(Raw data)
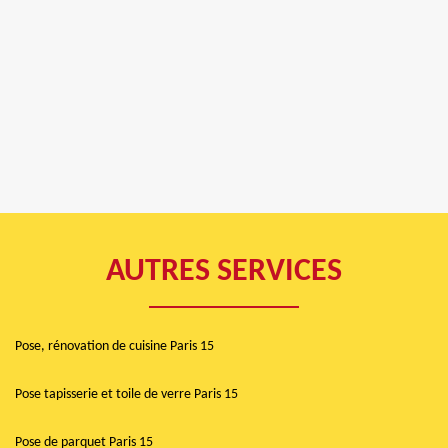
AUTRES SERVICES
Pose, rénovation de cuisine Paris 15
Pose tapisserie et toile de verre Paris 15
Pose de parquet Paris 15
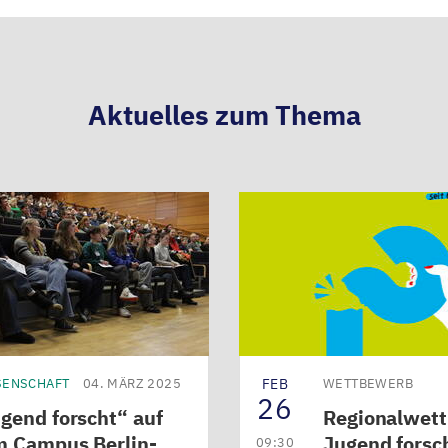
Aktuelles zum Thema
SENSCHAFT
04. MÄRZ 2025
FEB
WETTBEWERB
26
gend forscht“ auf
Regionalwet
 Campus Berlin-
Jugend forsc
09:30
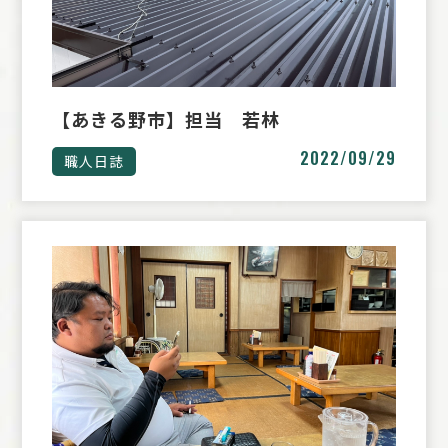
【あきる野市】担当 若林
2022/09/29
職人日誌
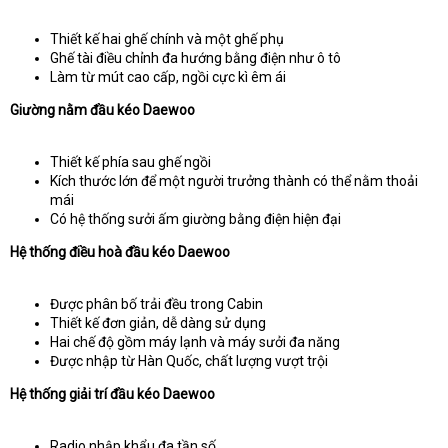
Thiết kế hai ghế chính và một ghế phụ
Ghế tài điều chỉnh đa hướng bằng điện như ô tô
Làm từ mút cao cấp, ngồi cực kì êm ái
Giường nằm đầu kéo Daewoo
Thiết kế phía sau ghế ngồi
Kích thước lớn để một người trưởng thành có thể nằm thoải
mái
Có hệ thống sưởi ấm giường bằng điện hiện đại
Hệ thống điều hoà đầu kéo Daewoo
Được phân bố trải đều trong Cabin
Thiết kế đơn giản, dễ dàng sử dụng
Hai chế độ gồm máy lạnh và máy sưởi đa năng
Được nhập từ Hàn Quốc, chất lượng vượt trội
Hệ thống giải trí đầu kéo Daewoo
Radio nhập khẩu đa tần số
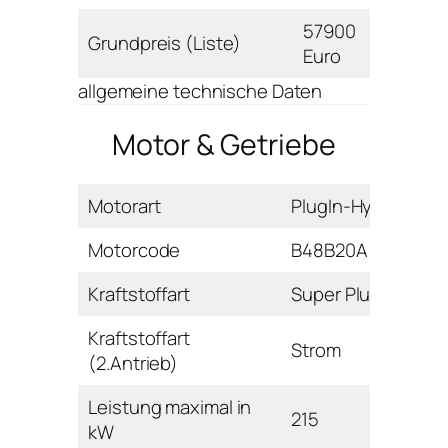
57900
Grundpreis (Liste)
Euro
allgemeine technische Daten
Motor & Getriebe
Motorart
PlugIn-Hybrid
Motorcode
B48B20A
Kraftstoffart
Super Plus
Kraftstoffart
Strom
(2.Antrieb)
Leistung maximal in
215
kW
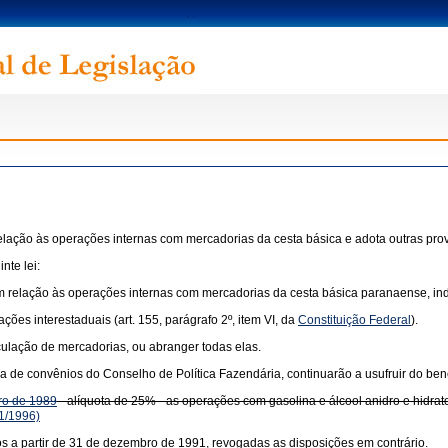
relação às operações internas com mercadorias da cesta básica e adota outras prov
nte lei:
 em relação às operações internas com mercadorias da cesta básica paranaense, in
ções interestaduais (art. 155, parágrafo 2º, item VI, da
Constituição Federal
).
rculação de mercadorias, ou abranger todas elas.
de convênios do Conselho de Política Fazendária, continuarão a usufruir do benef
iro de 1989
- alíquota de 25% - as operações com gasolina e álcool anidro e hidrato
1/1996)
tos a partir de 31 de dezembro de 1991, revogadas as disposições em contrário.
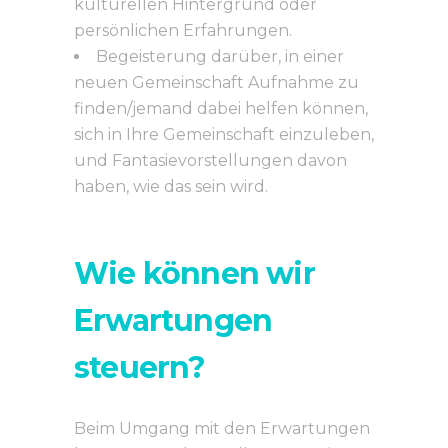
kulturellen Hintergrund oder
persönlichen Erfahrungen.
Begeisterung darüber, in einer
neuen Gemeinschaft Aufnahme zu
finden/jemand dabei helfen können,
sich in Ihre Gemeinschaft einzuleben,
und Fantasievorstellungen davon
haben, wie das sein wird.
Wie können wir
Erwartungen
steuern?
Beim Umgang mit den Erwartungen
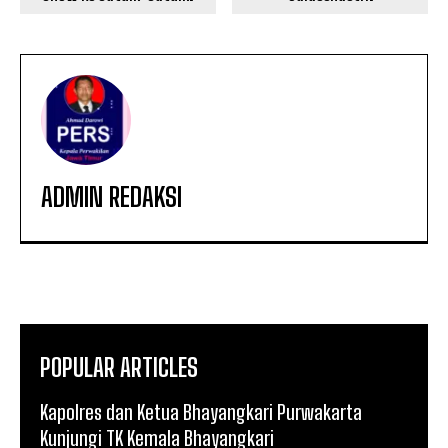
ADMIN REDAKSI
POPULAR ARTICLES
Kapolres dan Ketua Bhayangkari Purwakarta
Kunjungi TK Kemala Bhayangkari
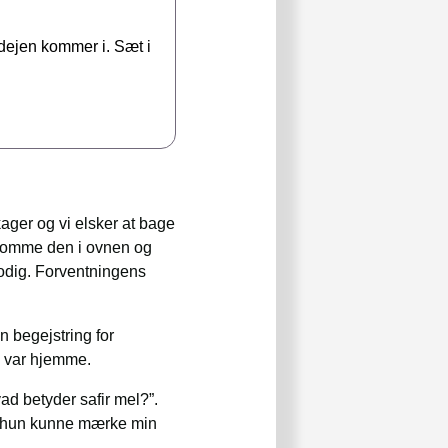
 dejen kommer i. Sæt i
ger og vi elsker at bage
, komme den i ovnen og
odig. Forventningens
n begejstring for
e var hjemme.
ad betyder safir mel?”.
or hun kunne mærke min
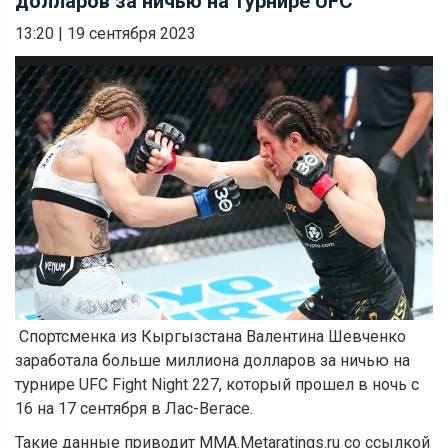
долларов за ничью на турнире UFC
13:20
|
19 сентября 2023
Спортсменка из Кыргызстана Валентина Шевченко
заработала больше миллиона долларов за ничью на
турнире UFC Fight Night 227, который прошел в ночь с
16 на 17 сентября в Лас-Вегасе.
Такие данные приводит MMA.Metaratings.ru со ссылкой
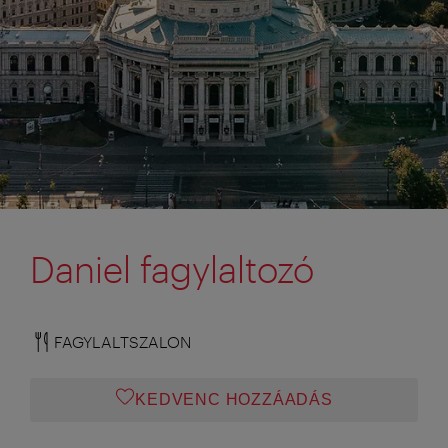
Daniel fagylaltozó
FAGYLALTSZALON
KEDVENC HOZZÁADÁS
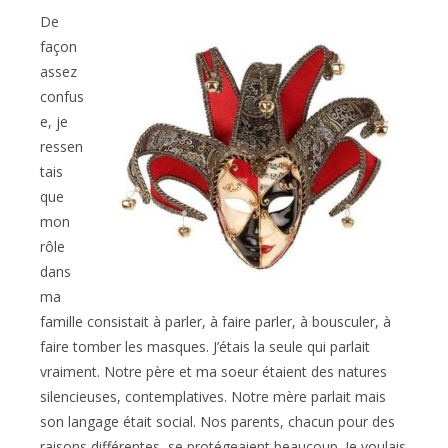
De
façon
assez
confus
e, je
ressen
tais
que
mon
rôle
dans
ma
famille consistait à parler, à faire parler, à bousculer, à
faire tomber les masques. J’étais la seule qui parlait
vraiment. Notre père et ma soeur étaient des natures
silencieuses, contemplatives. Notre mère parlait mais
son langage était social. Nos parents, chacun pour des
raisons différentes, se protégeaient beaucoup. Je voulais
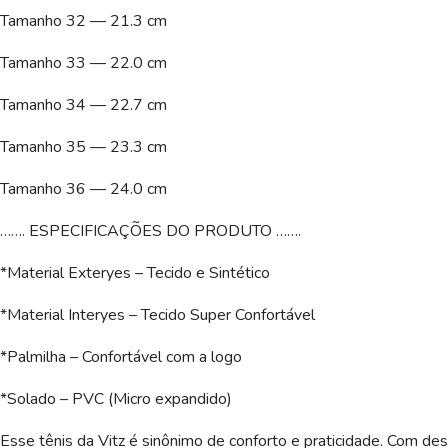
Tamanho 32 — 21.3 cm
Tamanho 33 — 22.0 cm
Tamanho 34 — 22.7 cm
Tamanho 35 — 23.3 cm
Tamanho 36 — 24.0 cm
……. ESPECIFICAÇÕES DO PRODUTO …….
*Material Exteryes – Tecido e Sintético
*Material Interyes – Tecido Super Confortável
*Palmilha – Confortável com a logo
*Solado – PVC (Micro expandido)
Esse tênis da Vitz é sinônimo de conforto e praticidade. Com des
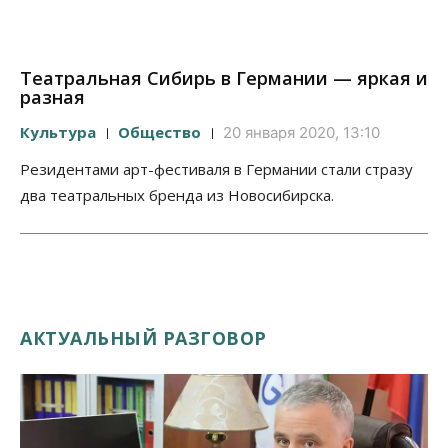
Театральная Сибирь в Германии — яркая и
разная
Культура
Общество
20 января 2020, 13:10
Резидентами арт-фестиваля в Германии стали стразу
два театральных бренда из Новосибирска.
АКТУАЛЬНЫЙ РАЗГОВОР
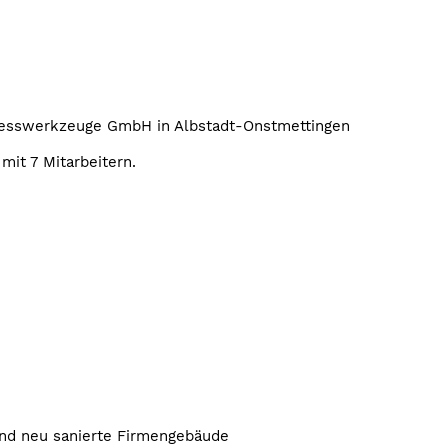
esswerkzeuge GmbH in Albstadt-Onstmettingen
mit 7 Mitarbeitern.
nd neu sanierte Firmengebäude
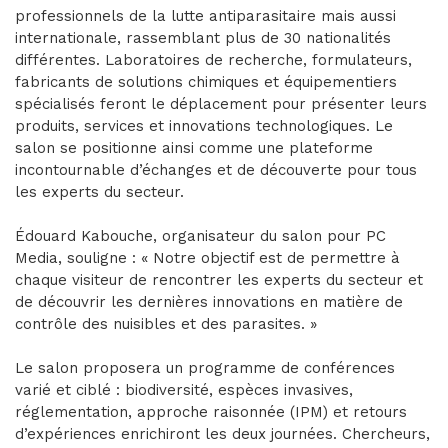
professionnels de la lutte antiparasitaire mais aussi
internationale, rassemblant plus de 30 nationalités
différentes. Laboratoires de recherche, formulateurs,
fabricants de solutions chimiques et équipementiers
spécialisés feront le déplacement pour présenter leurs
produits, services et innovations technologiques. Le
salon se positionne ainsi comme une plateforme
incontournable d’échanges et de découverte pour tous
les experts du secteur.
Édouard Kabouche, organisateur du salon pour PC
Media, souligne : « Notre objectif est de permettre à
chaque visiteur de rencontrer les experts du secteur et
de découvrir les dernières innovations en matière de
contrôle des nuisibles et des parasites. »
Le salon proposera un programme de conférences
varié et ciblé : biodiversité, espèces invasives,
réglementation, approche raisonnée (IPM) et retours
d’expériences enrichiront les deux journées. Chercheurs,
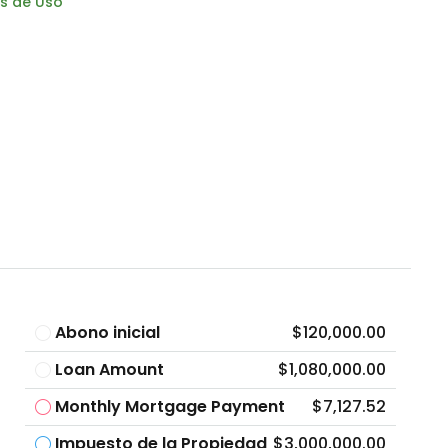
s de Uso
Abono inicial
$120,000.00
Loan Amount
$1,080,000.00
Monthly Mortgage Payment
$7,127.52
Impuesto de la Propiedad
$3,000,000.00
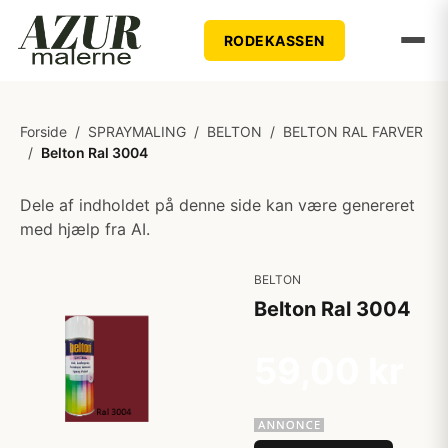
RODEKASSEN
Forside
/
SPRAYMALING
/
BELTON
/
BELTON RAL FARVER
/
Belton Ral 3004
Dele af indholdet på denne side kan være genereret
med hjælp fra AI.
BELTON
Belton Ral 3004
59,00 kr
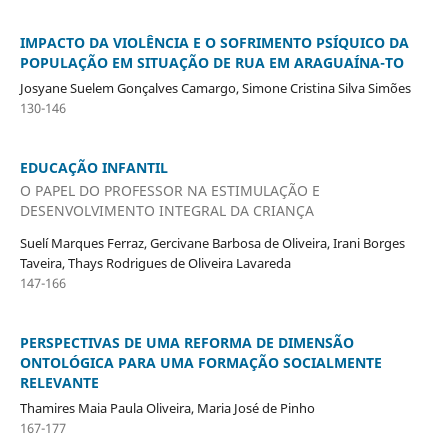
IMPACTO DA VIOLÊNCIA E O SOFRIMENTO PSÍQUICO DA
POPULAÇÃO EM SITUAÇÃO DE RUA EM ARAGUAÍNA-TO
Josyane Suelem Gonçalves Camargo, Simone Cristina Silva Simões
130-146
EDUCAÇÃO INFANTIL
O PAPEL DO PROFESSOR NA ESTIMULAÇÃO E
DESENVOLVIMENTO INTEGRAL DA CRIANÇA
Suelí Marques Ferraz, Gercivane Barbosa de Oliveira, Irani Borges
Taveira, Thays Rodrigues de Oliveira Lavareda
147-166
PERSPECTIVAS DE UMA REFORMA DE DIMENSÃO
ONTOLÓGICA PARA UMA FORMAÇÃO SOCIALMENTE
RELEVANTE
Thamires Maia Paula Oliveira, Maria José de Pinho
167-177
(End Raw data)
**Assignment**:
Pick out every line in the rows above that contains the word "operações" and copy each one. Case counts.

**Written answer**:
relação às operações internas com mercadorias da cesta básica e adota outras prov
 em relação às operações internas com mercadorias da cesta básica paranaense, in
- alíquota de 25% - as operações com gasolina e álcool anidro e hidrato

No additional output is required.